Work to be completed: Filter the listing for lines containing "elbow".

Provided material:
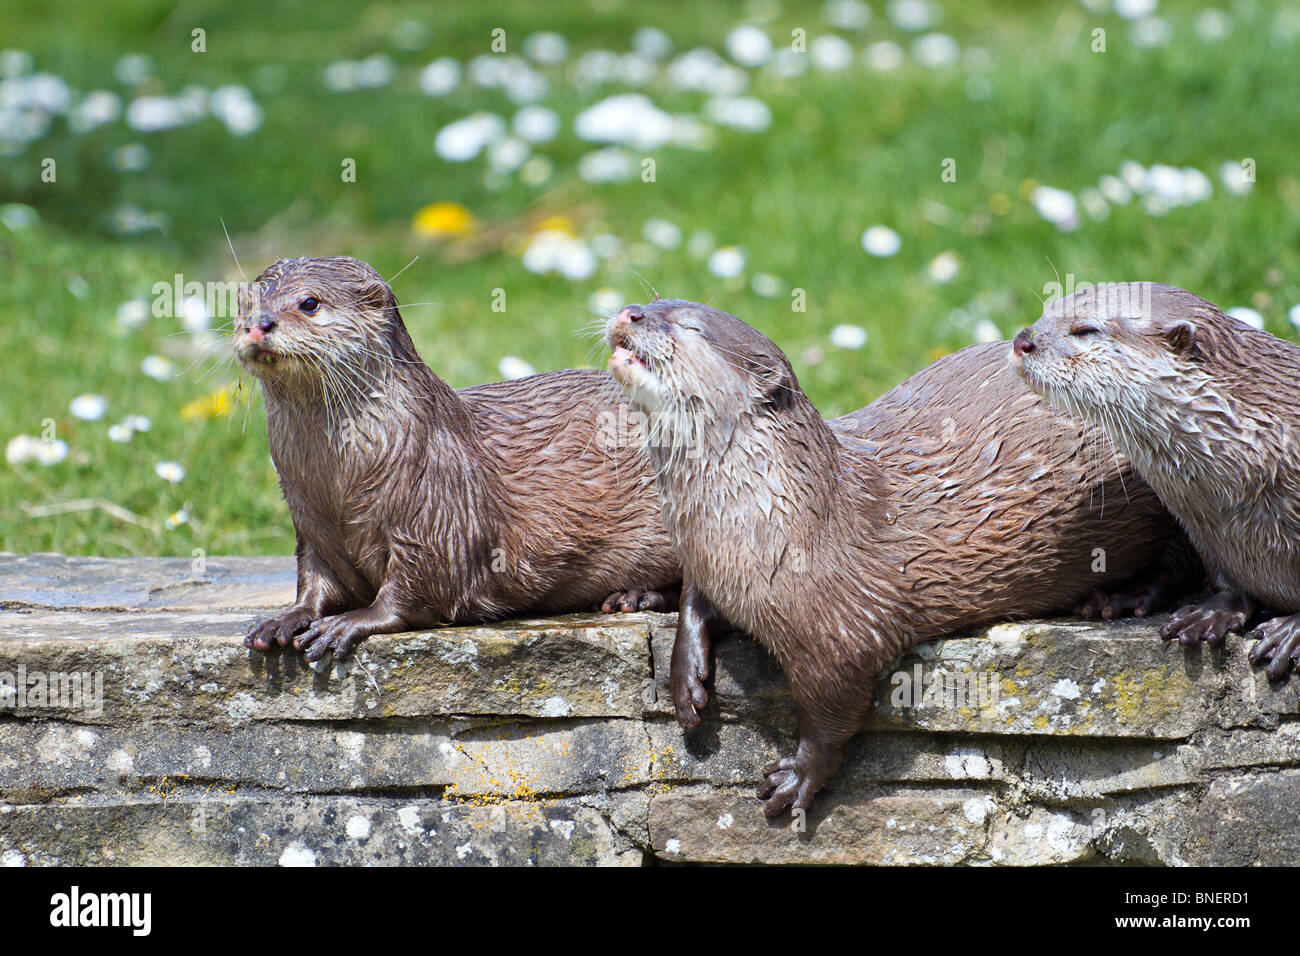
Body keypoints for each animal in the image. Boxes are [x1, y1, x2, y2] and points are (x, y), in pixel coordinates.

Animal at [236, 257, 681, 660]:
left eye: (309, 303)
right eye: (243, 302)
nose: (258, 323)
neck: (336, 485)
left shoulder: (436, 502)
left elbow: (422, 583)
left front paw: (350, 622)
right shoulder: (308, 521)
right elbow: (314, 576)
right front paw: (287, 618)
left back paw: (634, 595)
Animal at [603, 297, 1190, 816]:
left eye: (691, 328)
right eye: (655, 300)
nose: (630, 313)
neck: (779, 523)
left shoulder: (843, 632)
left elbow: (834, 712)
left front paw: (798, 777)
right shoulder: (708, 562)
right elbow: (692, 601)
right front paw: (686, 677)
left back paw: (1122, 598)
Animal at [1013, 282, 1300, 681]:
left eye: (1085, 329)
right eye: (1046, 312)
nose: (1023, 340)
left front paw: (1292, 632)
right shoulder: (1208, 533)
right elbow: (1230, 583)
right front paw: (1211, 612)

Reply to the exercise:
left elbow: (422, 583)
right elbow: (314, 576)
left elbow: (834, 712)
right elbow: (692, 601)
right elbow: (1230, 583)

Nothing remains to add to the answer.